As a Site Reliability Engineer (SRE) at Air Apps, you will be responsible for ensuring the reliability, availability, and scalability of our systems.
You will work at the intersection of software development and operations, implementing automation, monitoring, and performance optimization strategies to minimize downtime and improve system resilience.
Your responsibilities will include designing and implementing scalable, reliable, and fault-tolerant systems across cloud environments.
You will develop and maintain observability tools, including monitoring, logging, and alerting (e.g., Prometheus, Grafana, Datadog, ELK).
Automating infrastructure provisioning, deployment, and incident response using Infrastructure as Code (IaC) tools like Terraform or CloudFormation will be part of your role.
You will optimize system performance, scalability, and incident response workflows to improve uptime.
Working closely with development and DevOps teams to improve system design for reliability is essential.
Conducting root cause analysis (RCA) and implementing preventative measures to minimize failures will be required.

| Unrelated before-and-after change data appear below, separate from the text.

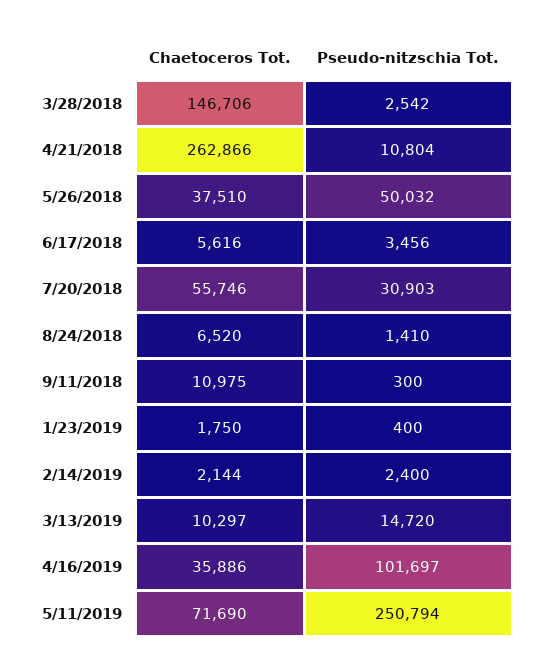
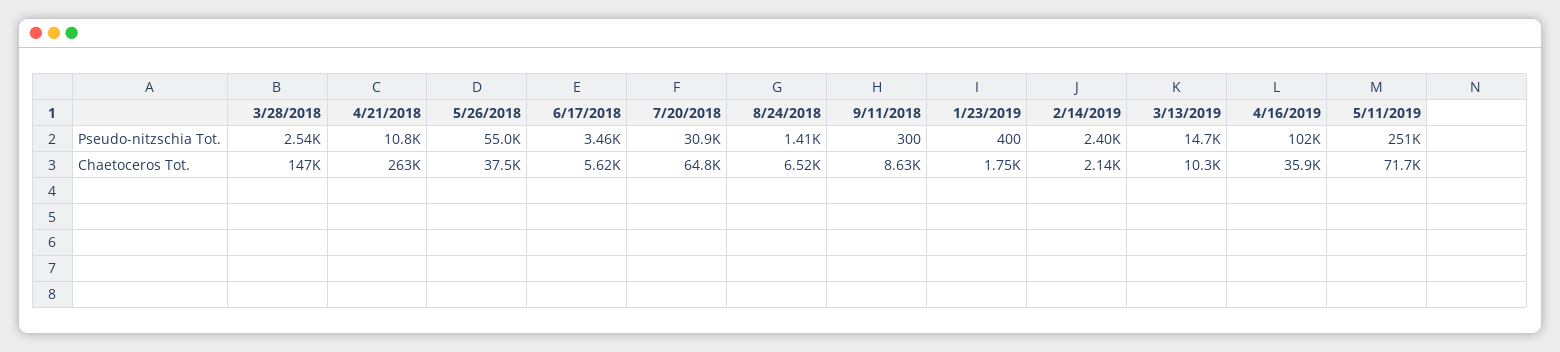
  {
    "Chaetoceros Tot.": {
      "3/28/2018": 146706,
      "4/21/2018": 262866,
      "5/26/2018": 37510,
      "6/17/2018": 5616,
-     "7/20/2018": 55746,
+     "7/20/2018": 64800,
      "8/24/2018": 6520,
-     "9/11/2018": 10975,
+     "9/11/2018": 8630,
      "1/23/2019": 1750,
      "2/14/2019": 2144,
      "3/13/2019": 10297,
      "4/16/2019": 35886,
      "5/11/2019": 71690
    },
    "Pseudo-nitzschia Tot.": {
      "3/28/2018": 2542,
      "4/21/2018": 10804,
-     "5/26/2018": 50032,
+     "5/26/2018": 55000,
      "6/17/2018": 3456,
      "7/20/2018": 30903,
      "8/24/2018": 1410,
      "9/11/2018": 300,
      "1/23/2019": 400,
      "2/14/2019": 2400,
      "3/13/2019": 14720,
      "4/16/2019": 101697,
      "5/11/2019": 250794
    }
  }

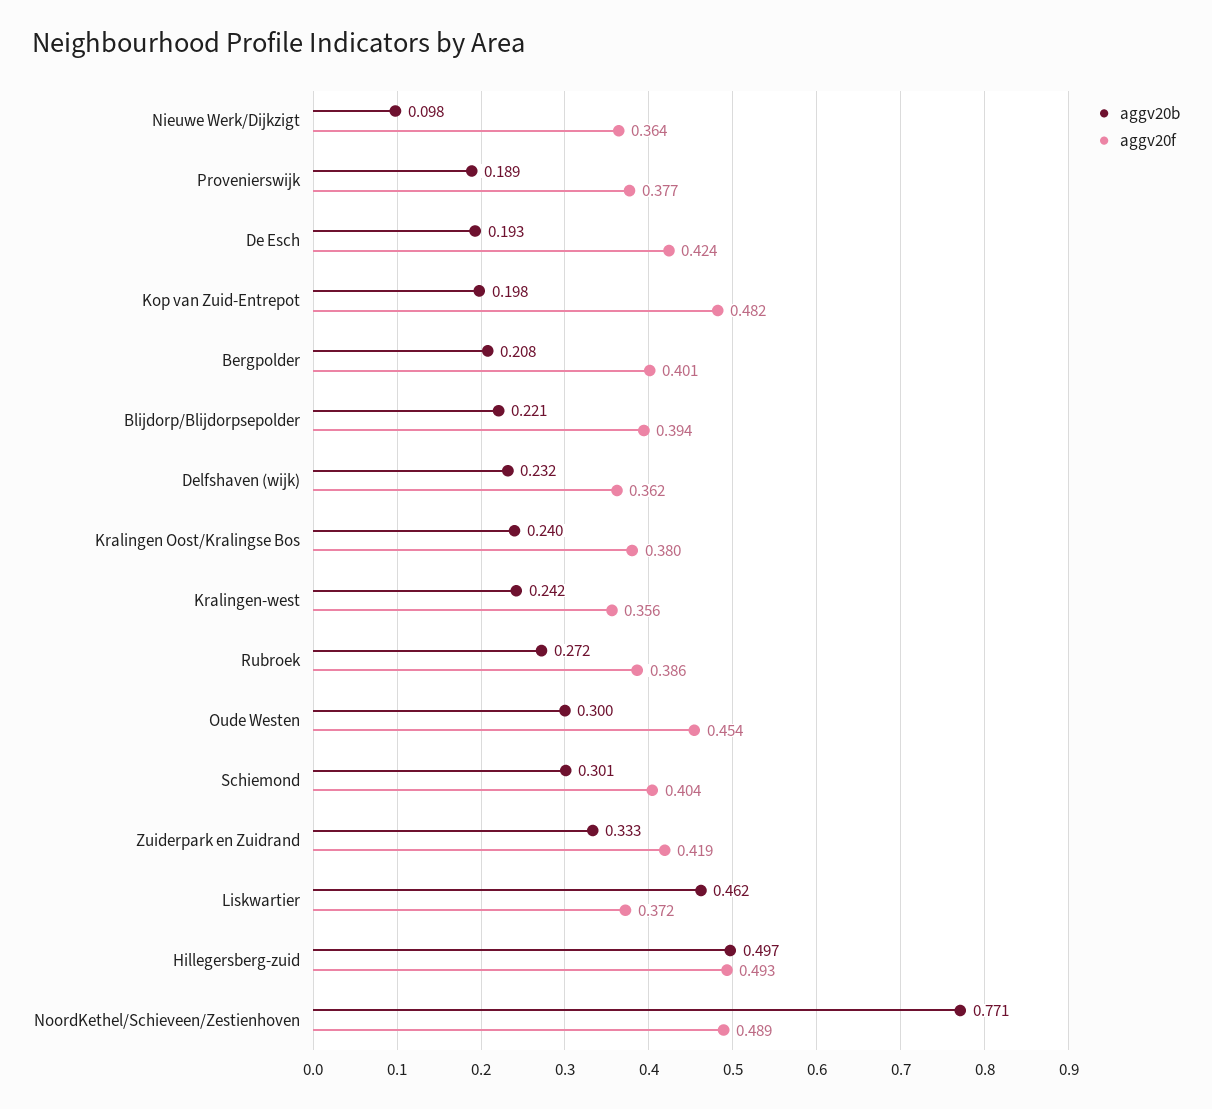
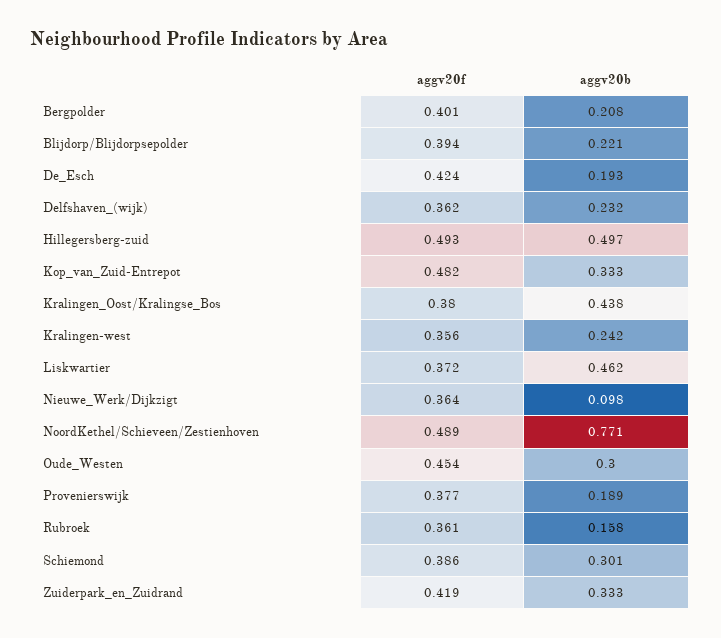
  {
    "aggv20b": {
      "Nieuwe Werk/Dijkzigt": 0.098,
      "Provenierswijk": 0.189,
      "De Esch": 0.193,
-     "Kop van Zuid-Entrepot": 0.198,
+     "Kop van Zuid-Entrepot": 0.333,
      "Bergpolder": 0.208,
      "Blijdorp/Blijdorpsepolder": 0.221,
      "Delfshaven (wijk)": 0.232,
-     "Kralingen Oost/Kralingse Bos": 0.24,
+     "Kralingen Oost/Kralingse Bos": 0.438,
      "Kralingen-west": 0.242,
-     "Rubroek": 0.272,
+     "Rubroek": 0.158,
      "Oude Westen": 0.3,
      "Schiemond": 0.301,
      "Zuiderpark en Zuidrand": 0.333,
      "Liskwartier": 0.462,
      "Hillegersberg-zuid": 0.497,
      "NoordKethel/Schieveen/Zestienhoven": 0.771
    },
    "aggv20f": {
      "Nieuwe Werk/Dijkzigt": 0.364,
      "Provenierswijk": 0.377,
      "De Esch": 0.424,
      "Kop van Zuid-Entrepot": 0.482,
      "Bergpolder": 0.401,
      "Blijdorp/Blijdorpsepolder": 0.394,
      "Delfshaven (wijk)": 0.362,
      "Kralingen Oost/Kralingse Bos": 0.38,
      "Kralingen-west": 0.356,
-     "Rubroek": 0.386,
+     "Rubroek": 0.361,
      "Oude Westen": 0.454,
-     "Schiemond": 0.404,
+     "Schiemond": 0.386,
      "Zuiderpark en Zuidrand": 0.419,
      "Liskwartier": 0.372,
      "Hillegersberg-zuid": 0.493,
      "NoordKethel/Schieveen/Zestienhoven": 0.489
    }
  }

You will ensure high availability by designing and maintaining load balancing, failover, and disaster recovery strategies.

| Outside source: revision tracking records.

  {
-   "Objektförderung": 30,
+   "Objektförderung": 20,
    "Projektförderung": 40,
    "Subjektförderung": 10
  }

Improving CI/CD pipelines to enhance deployment speed while maintaining stability will be part of your tasks.
You will optimize cloud cost and resource utilization for AWS, Azure, or Google Cloud Platform (GCP).

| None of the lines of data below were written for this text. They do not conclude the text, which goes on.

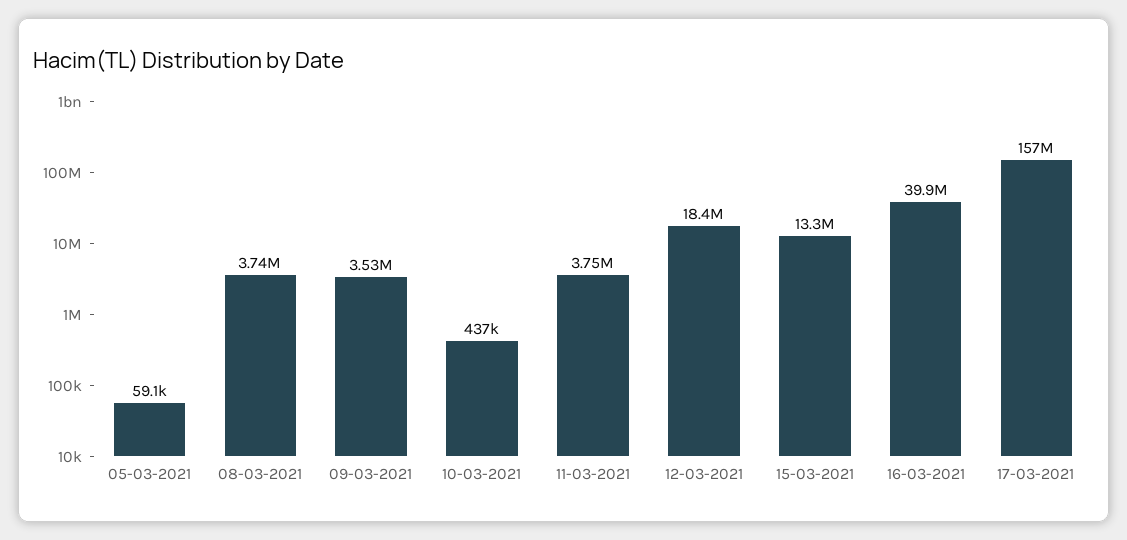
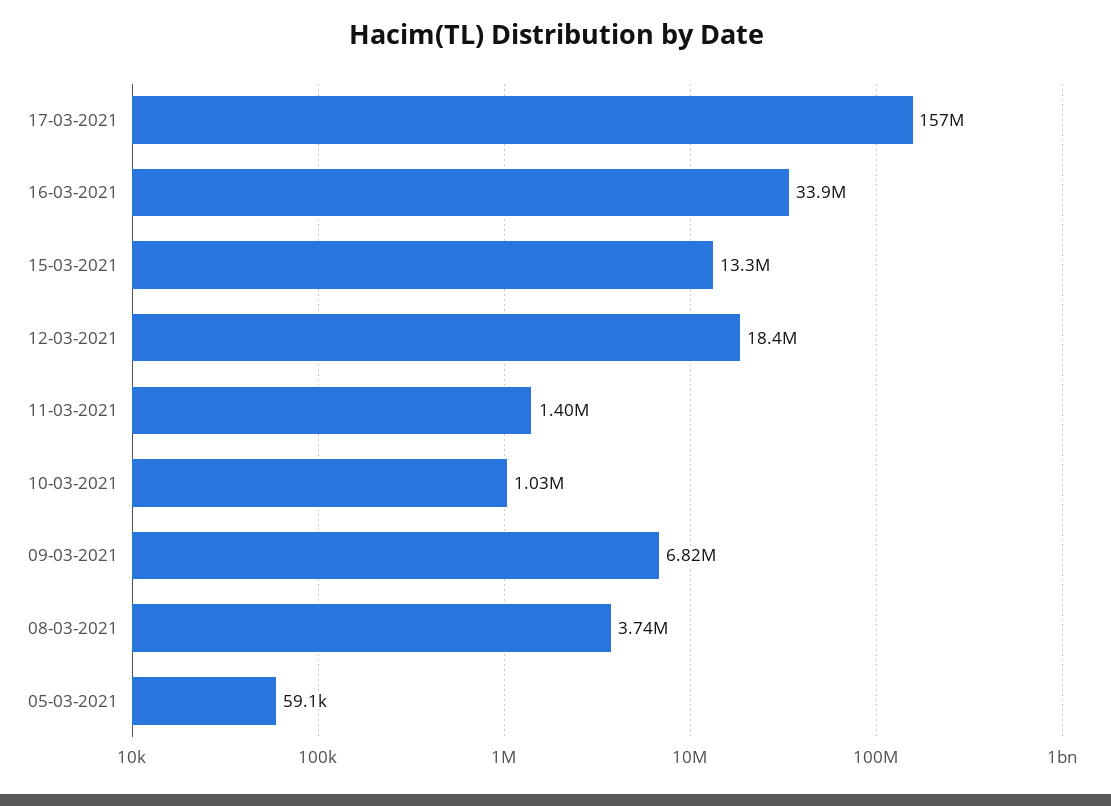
  {
    "05-03-2021": 59100,
    "08-03-2021": 3740000,
-   "09-03-2021": 3530000,
+   "09-03-2021": 6820000,
-   "10-03-2021": 437000,
+   "10-03-2021": 1030000,
-   "11-03-2021": 3750000,
+   "11-03-2021": 1400000,
    "12-03-2021": 18400000,
    "15-03-2021": 13300000,
-   "16-03-2021": 39900000,
+   "16-03-2021": 33900000,
    "17-03-2021": 157000000
  }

Participating in on-call rotations to quickly address system failures and minimize downtime is expected.

Requirements:

You should have around 4+ years of experience in Site Reliability Engineering (SRE), DevOps, or System Engineering.
A strong knowledge of cloud platforms (AWS, Azure, or GCP) and cloud-native architectures is required.
Experience with observability and monitoring tools (Prometheus, Grafana, ELK, Datadog, New Relic) is necessary.
Proficiency in Infrastructure as Code (IaC) tools such as Terraform, CloudFormation, or Pulumi is essential.
Hands-on experience with containerization and orchestration (Docker, Kubernetes, Helm) is required.
Strong Linux system administration and networking fundamentals are necessary.
Experience with incident management, debugging, and root cause analysis is expected.
Proficiency in scripting (Bash, Python, or Go) for automation and system monitoring is required.
Knowledge of load balancing, failover strategies, and distributed systems is essential.
An understanding of security best practices, access control, and compliance requirements is necessary.
Strong communication skills and the ability to collaborate with cross-functional teams are required.

Benefits:

We offer a remote-first approach with flexible working hours.
You will receive Apple hardware for work.
Flexible Paid Time Off (PTO) is provided to support work-life balance.
An annual bonus is part of the compensation package.
Top-tier health insurance is offered for peace of mind.
A public transportation pass will be provided to support your commute needs.
The Coverflex benefits package includes meal allowances, well-being, and more.
You will have the opportunity to attend the Air Conference 2025 in Las Vegas to meet the team, collaborate, and grow together!